Sie hängt ab einmal von der Andauer der chronischen Schmerzen, deren Schmerzgrad-Bandbreite (Spitzenwerte, durchschnittliche Werte) und deren Lokalisation und nicht zuletzt von der Ursache des Schmerzes (Traumafolge, OP-Folge, Phantom-Schmerz, psychogener Schmerz, Schmerz bei neurologischen Krankheiten und/oder bei Stoffwechselerkrankungen u.a.); aber auch von der Art und Belastung (z.B. unphysiologische Körperhaltung) unter der Arbeit.
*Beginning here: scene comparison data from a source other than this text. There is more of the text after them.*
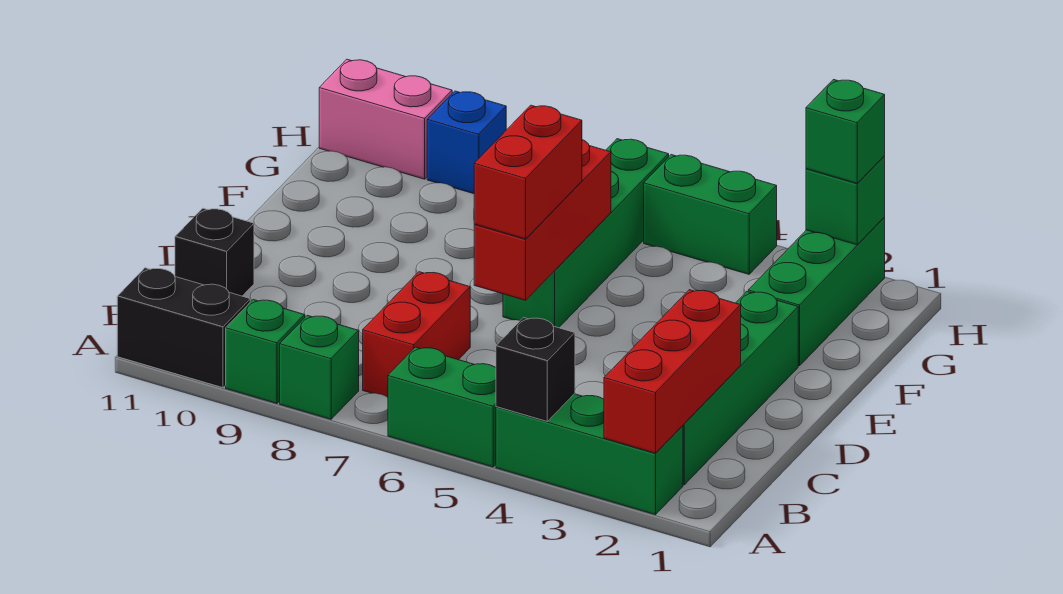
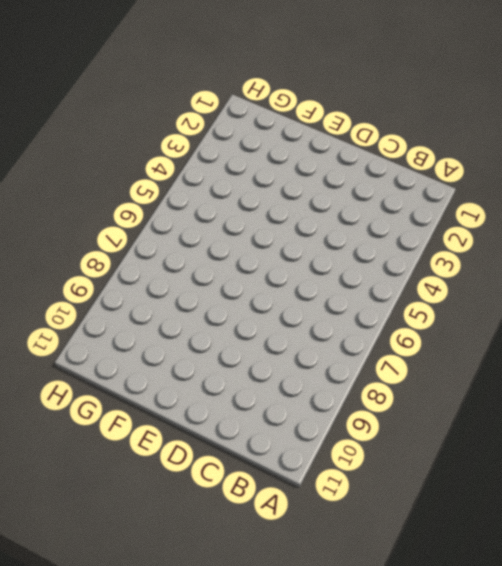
none -> green 1x3 brick [496,394,683,515]
none -> green 1x2 brick [388,347,496,467]
none -> green 1x1 brick [280,315,359,419]

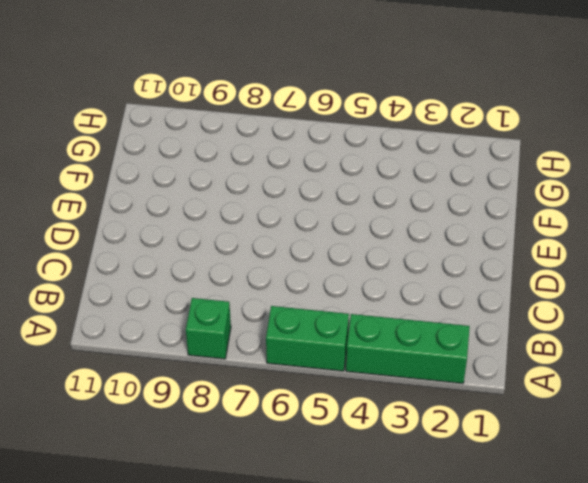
none -> green 1x1 brick [226,300,305,403]
none -> black 1x2 brick [117,268,250,388]
none -> green 1x4 brick [683,292,798,485]

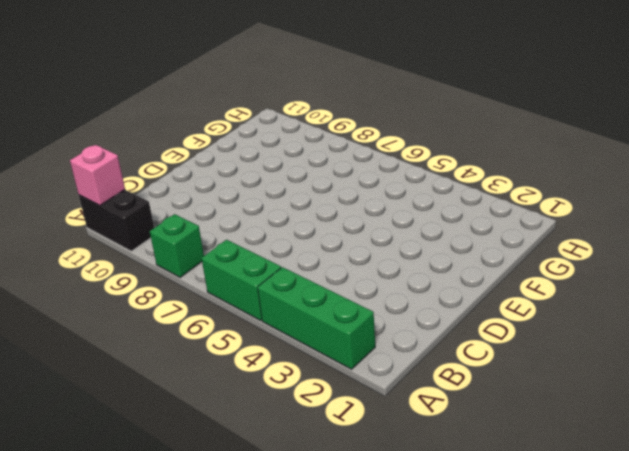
pink 1x1 brick [70,145,125,206] -> none
none -> green 1x1 brick [226,300,305,403]
none -> green 1x4 brick [683,292,798,485]
none -> red 1x2 brick [363,272,470,397]

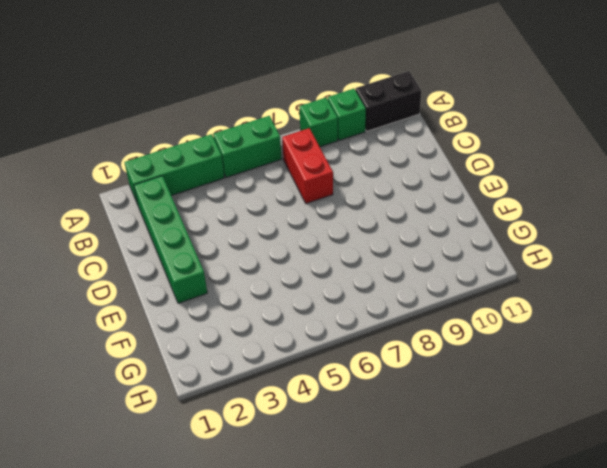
none -> black 1x1 brick [175,208,254,296]
none -> green 1x4 brick [503,139,669,328]
none -> green 1x3 brick [748,217,885,366]

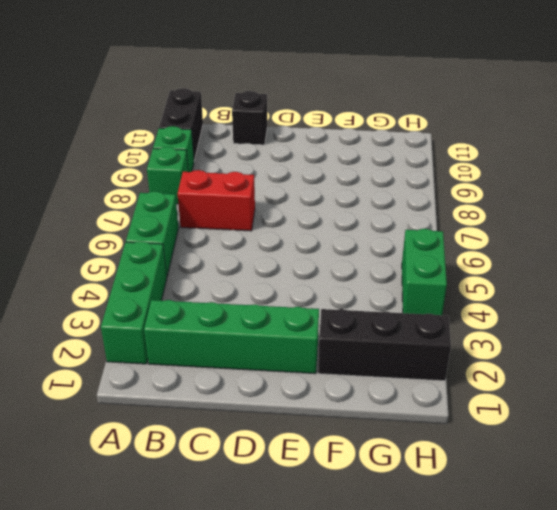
black 1x3 brick [318,309,451,381] -> green 1x3 brick [748,217,885,366]
none -> green 1x4 brick [503,139,669,328]
none -> blue 1x1 brick [427,91,506,194]
none -> pink 1x2 brick [319,59,452,179]

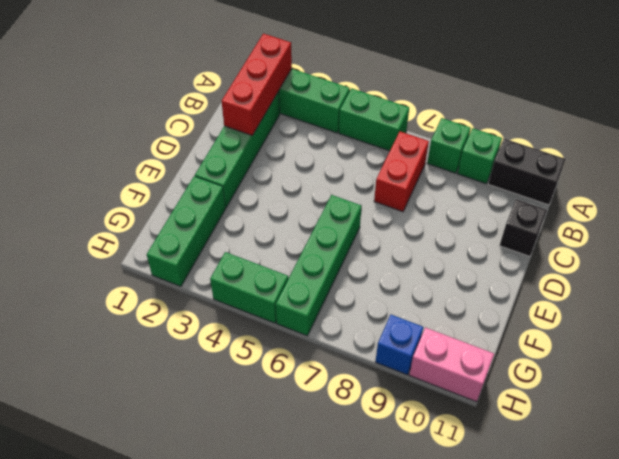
none -> black 1x1 brick [496,318,575,421]
none -> red 1x3 brick [474,140,611,300]
none -> green 1x1 brick [806,156,885,245]

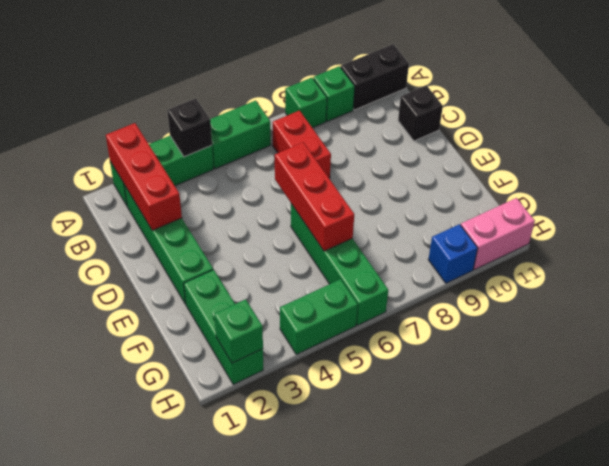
none -> red 1x2 brick [474,105,582,239]
none -> green 1x1 brick [806,80,885,183]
Sprechen wir noch kurz über und zum

Schmerz-Kontroll-System;

korrekter von den beiden Systemen:

Das aktivierende absteigende supra-inhibitorische (inhibitorisch = hemmend, bremsend, abschwächend) System und die segmental spinalen Hemm-Mechanismen.

Beim aktivierenden System

verlaufen die Wege über Stimulation der aufsteigenden A-Delta- A-Beta-Afferenzen. Das System gibt Kollateralen zum Mittelhirn (Mesencephalon) und zwar zum peri-aquaductalen Grau; von dort und dem Nucleus Raphe magnus (Raphekerne in der Medulla oblongata/ verlängertem Mark & Tegmentum pontis/ hinterer Teil der Brücke - sie bilden den wichtigen Neurotransmitter Serotonin! Sie haben Verbindung zum Limbischen System und zur Kleinhirnrinde) zum Hinterseitenstrang (Funiculus posterior medullae spinalis) und zum Hinterhorn des Rückenmarks (Cornu posterius medullae spinalis und zu den opioidergen = encephalinergen Interneuronen [d.s. „Schaltneurone“; zu unterscheiden zwischen hemmenden und erregenden = inhibitorischen]).

Zum hemmenden System:

A-Delta-Fasern können ihren Kontakt zu inhibitorischen Interneuronen im Hinterhorn und Bereich ihrer Nerven-Endigungen „C-Fasern-vermittelte“ Schmerzen bremsen [Therapie-Optionen dazu: Akupunktur und Akupunktur-Injektionen, Kälte - aber auch über GABA-erge (Gamma-Amino-Buttersäure-vermittelte) Interneurone, die mit A-Fasern vernetzt sind (dadurch kommt es zur Blockade der ins Rückenmark/RM eintreffenden C-Fasern-Impulse)].

Gereizt werden können die A-Beta-Fasern durch z.B. Massagen, Lymph-Drainagen, Chirotherapien (Manuelle Medizin, Osteopathie) und Bewegungs-Therapien; dadurch werden die zugehörigen inhibitorischen Interneurone angeregt.